ЗАДАНИЕ 1:
Ответьте по фрагменту о романтической любви:
(а) Кто в античные времена и в Средневековье почти исключительно писал и читал о любви?
(б) Какие писательницы названы поименно?
(в) Из чего составлена формула байронической личности?
ЗАДАНИЕ 2: Продолжите фрагмент о романтической любви, начав сразу после его последнего предложения.

ФРАГМЕНТ ТЕКСТА:

====

На первый взгляд, идеализированная, экзальтированная Любовь романтиков может показаться регрессией по сравнению с земной, честной шекспировской Любовью или добрым английским браком по сердечной привязанности. Не было ли это возвращением к напыщенной Любви куртуазной эпохи или, еще дальше, к платоническому «филосу»?
Возможно, но лишь до некоторой степени. Не следует обманываться кажущимся целомудрием романтизма. Он просто не говорит о плотской стороне Любви, но ее подразумевает. Для романтической барышни драматичное «погибнуть» или «пасть» становится эвфемизмом для вступления в табуированные обществом сексуальные отношения, и пелена недосказанности только придает этой стороне жизни остроты.
Еще существенней другое отличие романтизма как от куртуазности, так и от платоновского идеализма. В античные времена и тем более в Средневековье о любви и Любви писали и читали почти исключительно мужчины. Теперь же главным читателем стали женщины: дамы, определяющие общественную моду, и барышни, моду впитывающие. Очень скоро писатели и поэты стали ориентироваться прежде всего на эту благодарную аудиторию.
Не замедлили появиться и писательницы, влиятельностью не уступающие, а то и превосходящие мужчин: мадам де Сталь, Жорж Санд, сестры Бронте, Джейн Остин и другие.
Если куртуазная литература изменила главным образом мужнин, то романтическая более всего подействовала на женщин. В их повседневном существовании остались и браки по расчету, и хозяйственно-семейные тяготы, и прочая бытовая проза, но с приходом романтизма огромное количество, если не большинство молодых женщин стали считать Любовь центром, смыслом и высшей ценностью своей жизни. Так остается и до сего дня, хотя на современном Западе, как я читал, всё чаще звучат голоса, утверждающие, что для женщины профессиональная самореализация важнее Любви. Возможно, так и произойдет в будущем, но пока, в середине XX века, главным интересом для женской половины человечества продолжает оставаться Любовь.
Чтение романтической литературы довольно быстро прискучивает, поскольку герои ведут себя аффектированно, их позы и речи малоестественны. Понятно, что для повседневной жизни эта модель поведения пригодна не больше, чем любовное подвижничество рыцарских романов.
Самая известная из разновидностей такой Любви, байроническая, наиболее утомительна. Формула байронической личности составлена из разочарования жизнью, эпатирования общепринятой морали, поведенческой эффектности и поэтизации одиночества. В отношениях с противоположным полом байронический герой ориентирован на то, чтобы вызывать сильные чувства, но самому их не испытывать. Эта Любовь не предполагает счастливого союза, поскольку в координатах байронизма счастье предстает синонимом ординарности.

====

ИСХОДНЫЕ ДАННЫЕ:
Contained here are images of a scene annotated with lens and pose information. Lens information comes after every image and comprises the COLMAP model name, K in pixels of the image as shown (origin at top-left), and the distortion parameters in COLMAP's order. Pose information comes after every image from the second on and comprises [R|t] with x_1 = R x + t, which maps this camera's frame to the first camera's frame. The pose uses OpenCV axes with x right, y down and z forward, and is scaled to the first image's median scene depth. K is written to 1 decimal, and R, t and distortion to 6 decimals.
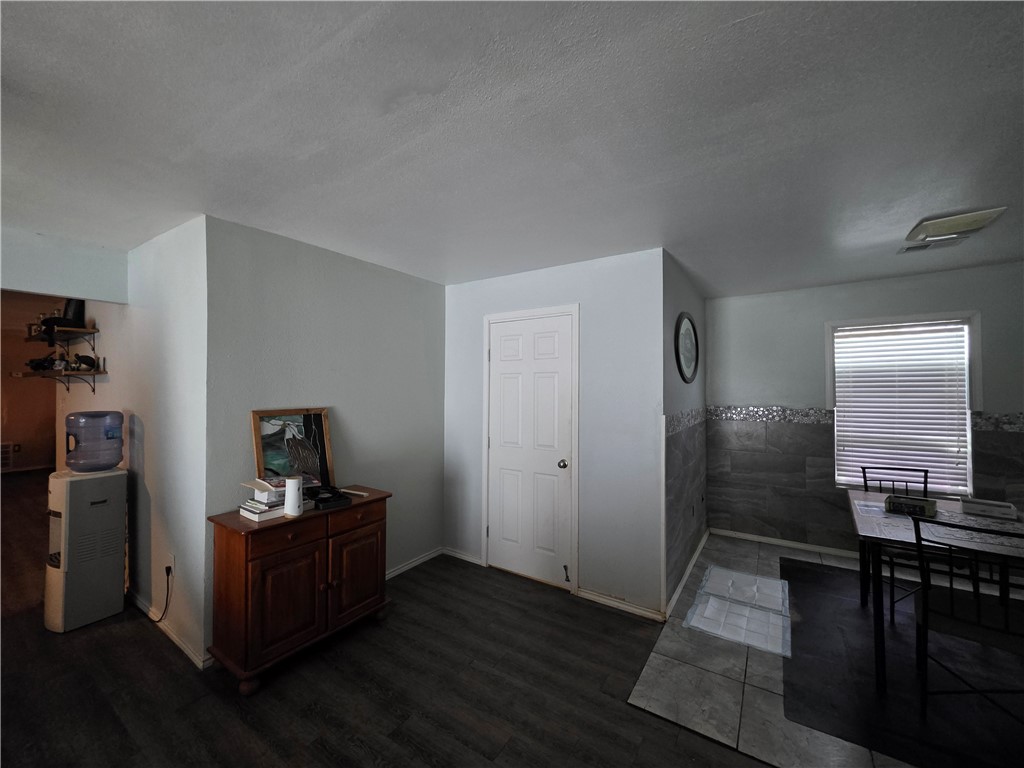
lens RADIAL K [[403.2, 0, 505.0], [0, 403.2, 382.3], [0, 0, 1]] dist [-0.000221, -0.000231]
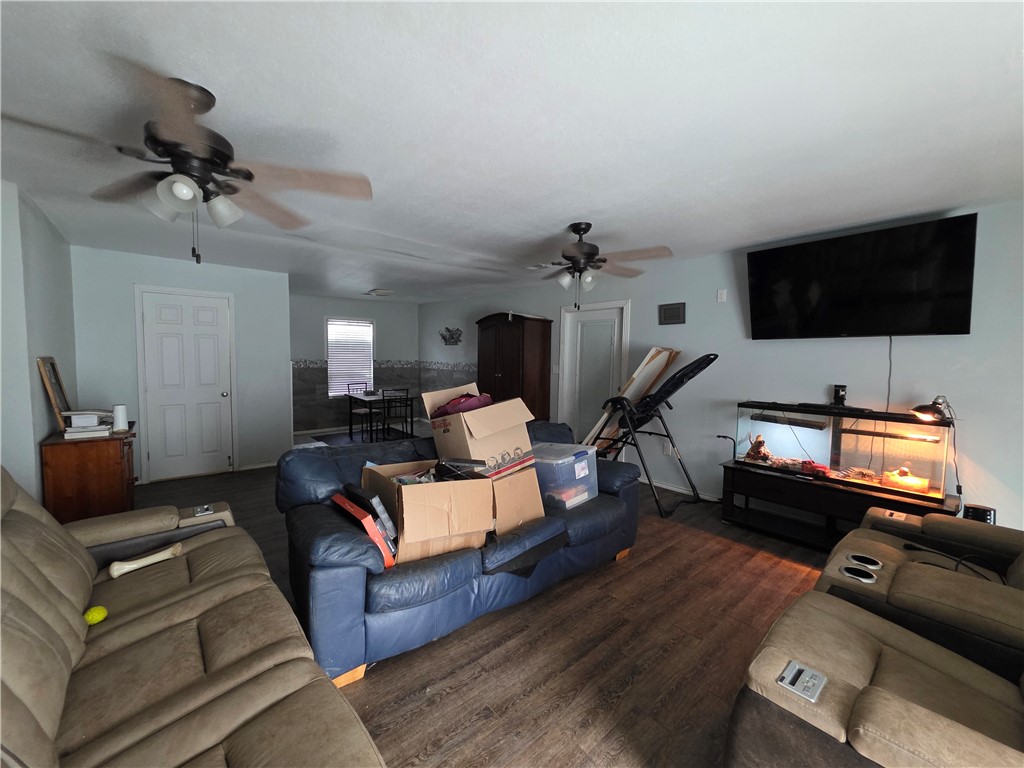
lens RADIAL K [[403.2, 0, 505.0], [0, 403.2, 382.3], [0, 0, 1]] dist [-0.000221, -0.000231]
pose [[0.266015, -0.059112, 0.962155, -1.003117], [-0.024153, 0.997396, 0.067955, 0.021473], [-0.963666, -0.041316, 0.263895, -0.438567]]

====

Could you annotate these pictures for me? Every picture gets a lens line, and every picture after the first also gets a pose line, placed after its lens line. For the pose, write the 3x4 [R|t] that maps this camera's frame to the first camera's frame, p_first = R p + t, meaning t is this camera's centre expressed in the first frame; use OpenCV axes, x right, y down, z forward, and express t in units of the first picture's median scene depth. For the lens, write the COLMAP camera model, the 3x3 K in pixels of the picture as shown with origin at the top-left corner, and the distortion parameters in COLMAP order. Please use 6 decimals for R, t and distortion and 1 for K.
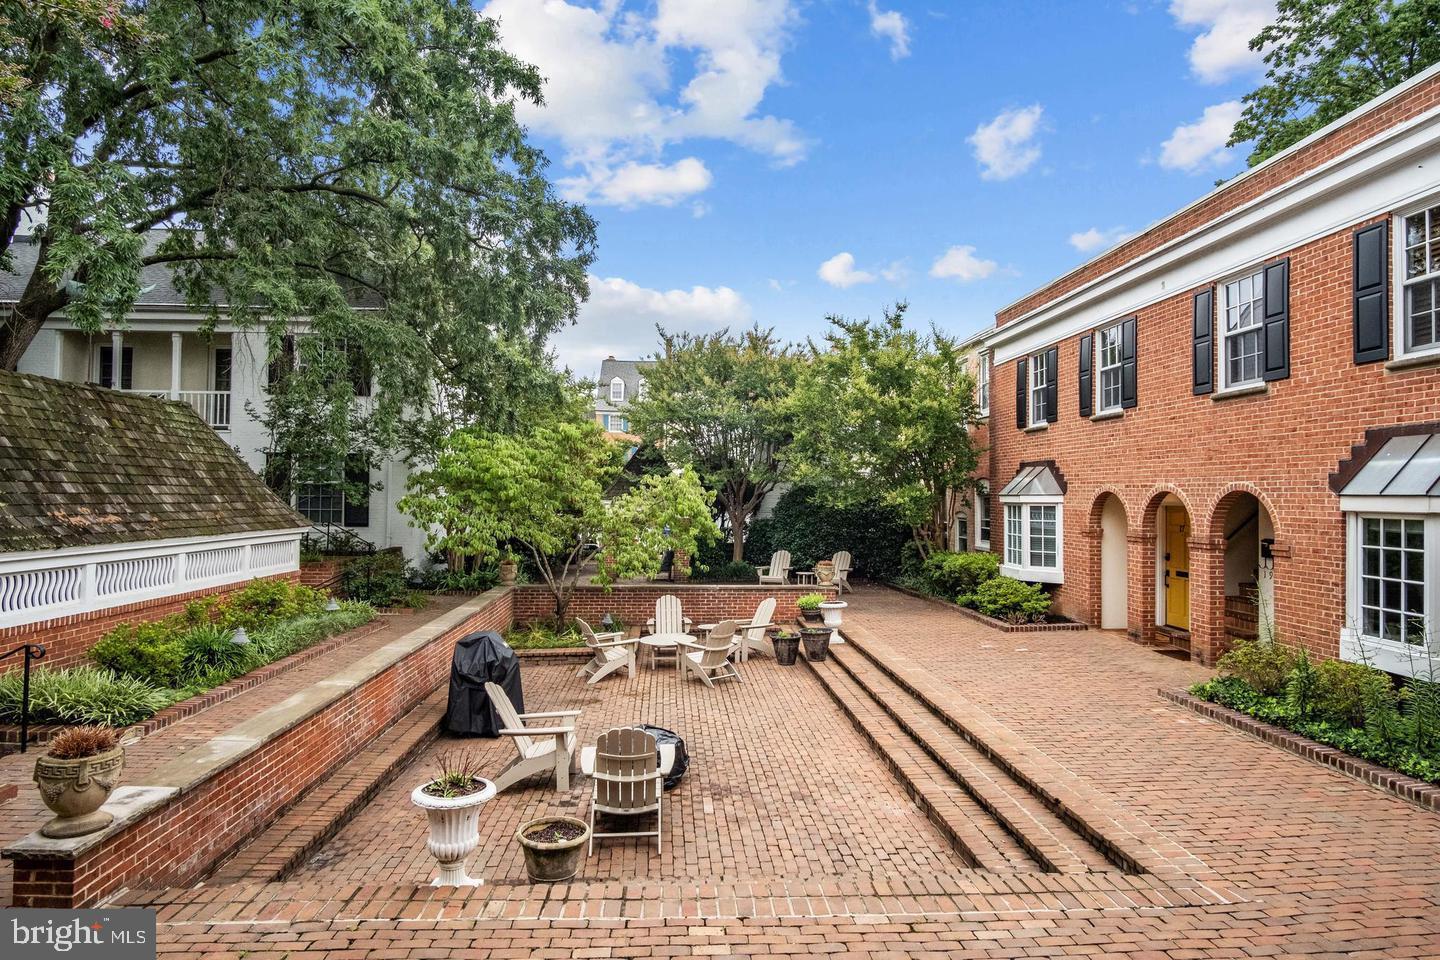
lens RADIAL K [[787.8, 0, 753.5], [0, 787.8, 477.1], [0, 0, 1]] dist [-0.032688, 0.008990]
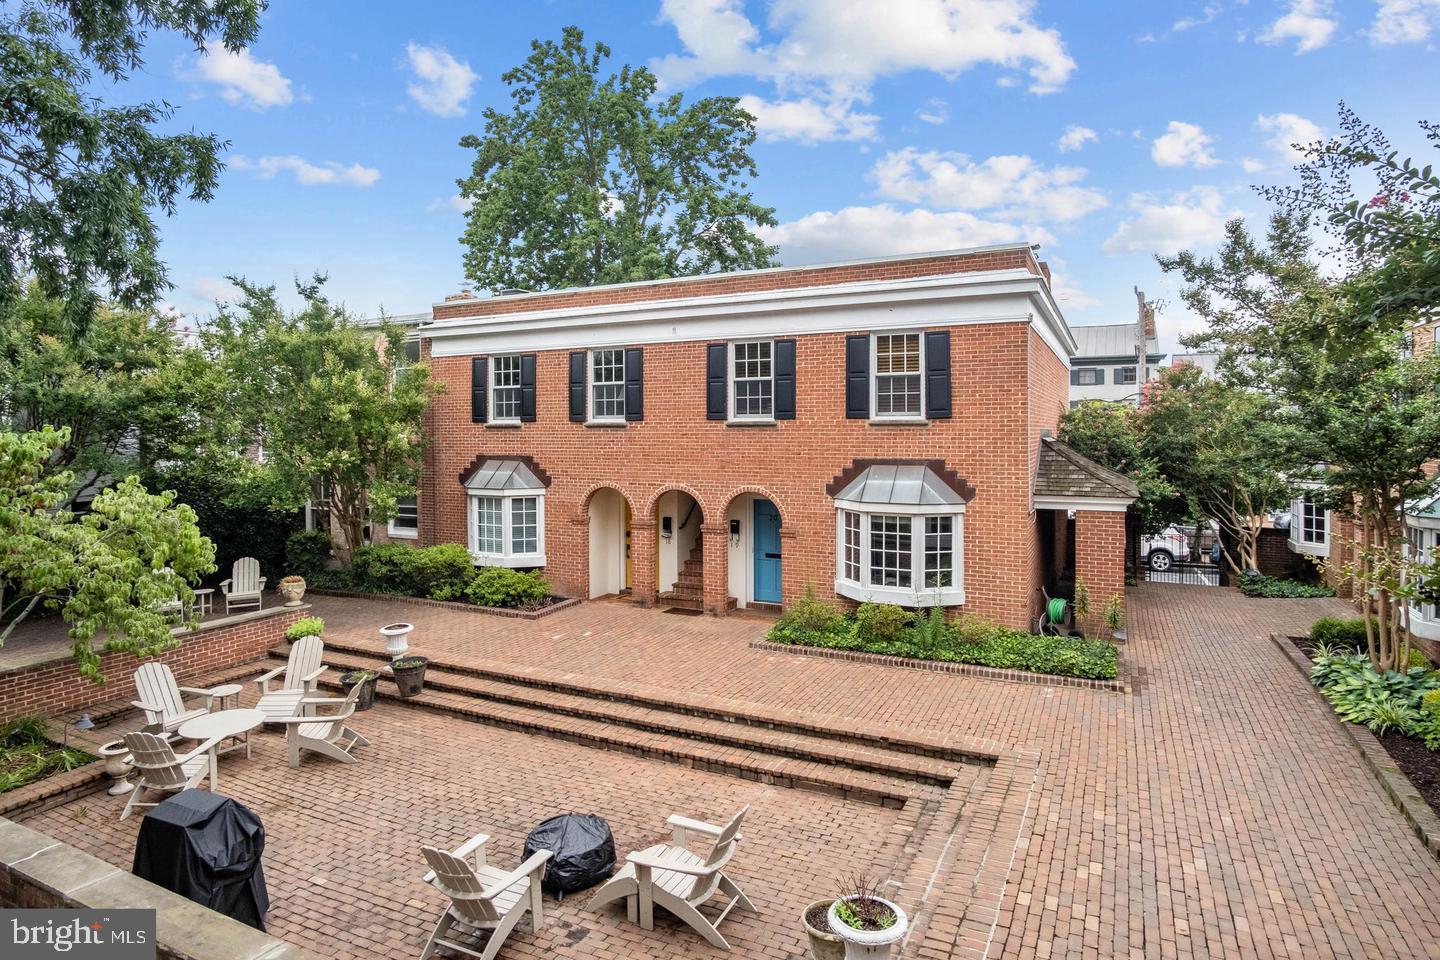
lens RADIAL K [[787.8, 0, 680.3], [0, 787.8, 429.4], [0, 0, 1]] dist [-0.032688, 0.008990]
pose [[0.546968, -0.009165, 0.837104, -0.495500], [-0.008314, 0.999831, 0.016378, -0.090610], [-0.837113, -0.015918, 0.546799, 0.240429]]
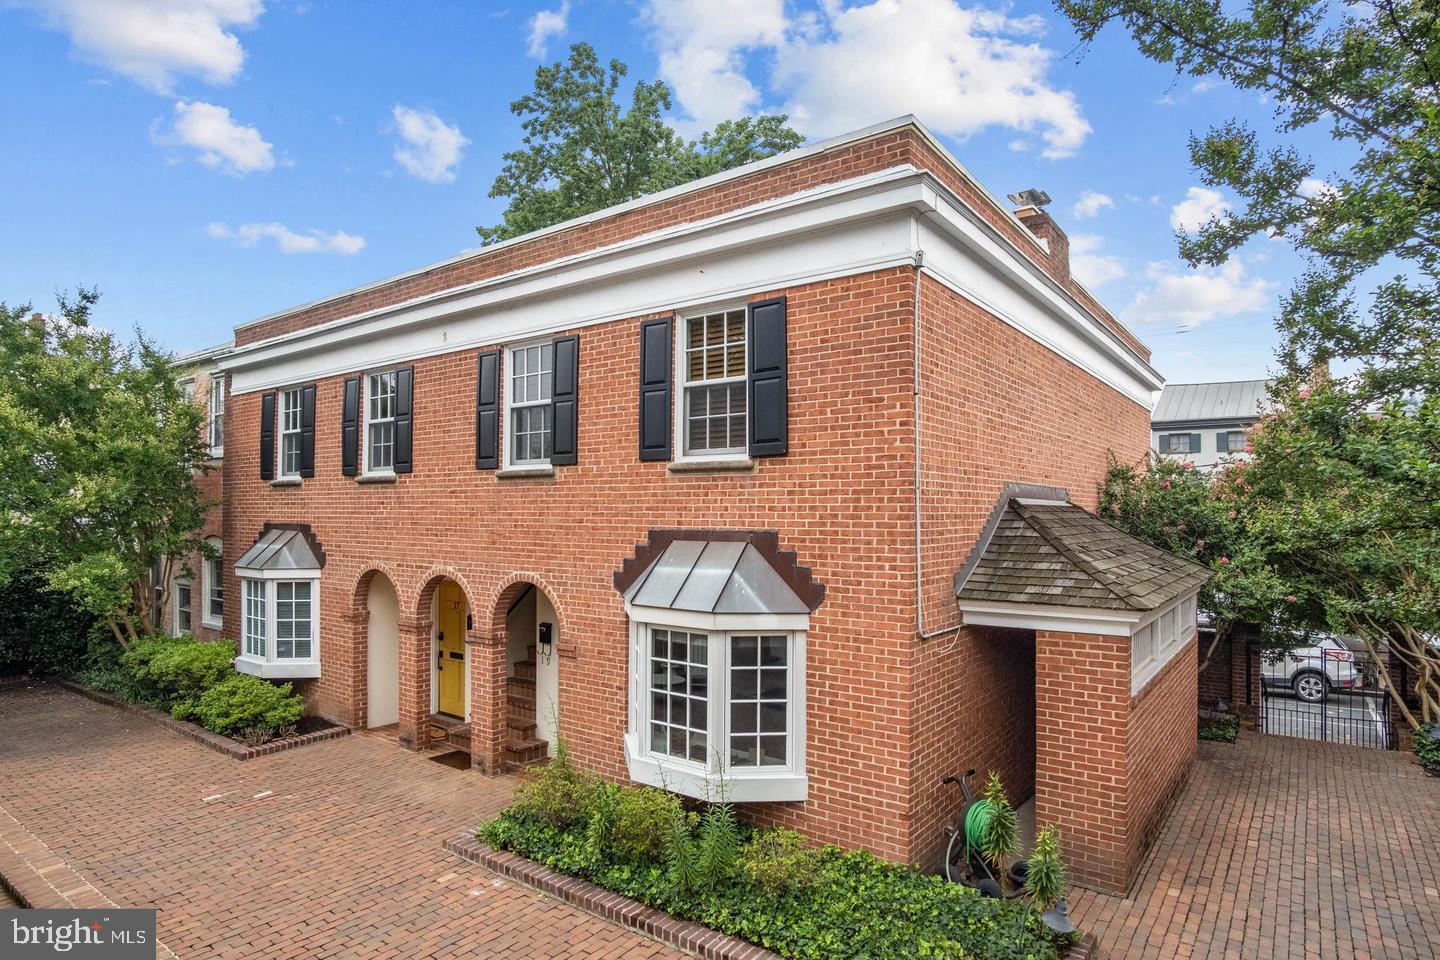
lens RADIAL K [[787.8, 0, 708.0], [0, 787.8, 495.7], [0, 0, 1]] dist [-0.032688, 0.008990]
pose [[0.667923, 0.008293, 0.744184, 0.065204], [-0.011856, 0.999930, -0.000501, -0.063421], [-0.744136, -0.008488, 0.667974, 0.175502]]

====

ОТВЕТ 1:
(а) Почти исключительно мужчины.
(б) Мадам де Сталь, Жорж Санд, сестры Бронте и Джейн Остин.
(в) Из разочарования жизнью, эпатирования общепринятой морали, поведенческой эффектности и поэтизации одиночества.

ОТВЕТ 2:
Русскому человеку такой романтизм лучше всего знаком по образу Печорина, который, вероятно в силу моей национальной принадлежности, кажется мне и глубже, и психологически прописанней, нежели Чайльд Гарольд. Лермонтов убедительно демонстрирует катастрофическую неспособность героя к Любви, используя для этого три разных коллизии и показывая трех разных женщин, каждая из которых более чем достойна быть Любимой. В ситуации с княжной Мери и с Бэлой герой, преодолевая препятствия, сначала добивается взаимности, а затем, достигнув цели, утрачивает к объекту всякий интерес, поскольку не считает этих девушек ровней. Но и с Верой, отношения с которой для него не спорт и не временный каприз, Печорин проявляет себя эмоциональным инвалидом. Он и хотел бы Любить, но не может и страдает от этой беспомощности – насколько вообще способен страдать такой человек. Избалованный, жестокий, эгоцентрически углубленный только в собственные переживания, начисто лишенный эмпатии, Печорин, в сущности, является весьма скверным субъектом, однако очарование романтического стиля столь велико, что многие поколения гимназисток, а потом советских школьниц влюблялись в этого персонажа и искали его подобий в реальной жизни.
Женский ответ байронизму, «сандизм», пожалуй, оказался явлением более значительным – если не в литературном смысле, то по своим общественным последствиям. Писательница Аврора Дюдеван, известная под псевдонимом «Жорж Санд», создала новый тип женского modus vivendi, продекларировав его не только через литературу, но и примером собственной жизни, для чего потребовалась феноменальная сила характера и интеллектуальное бесстрашие.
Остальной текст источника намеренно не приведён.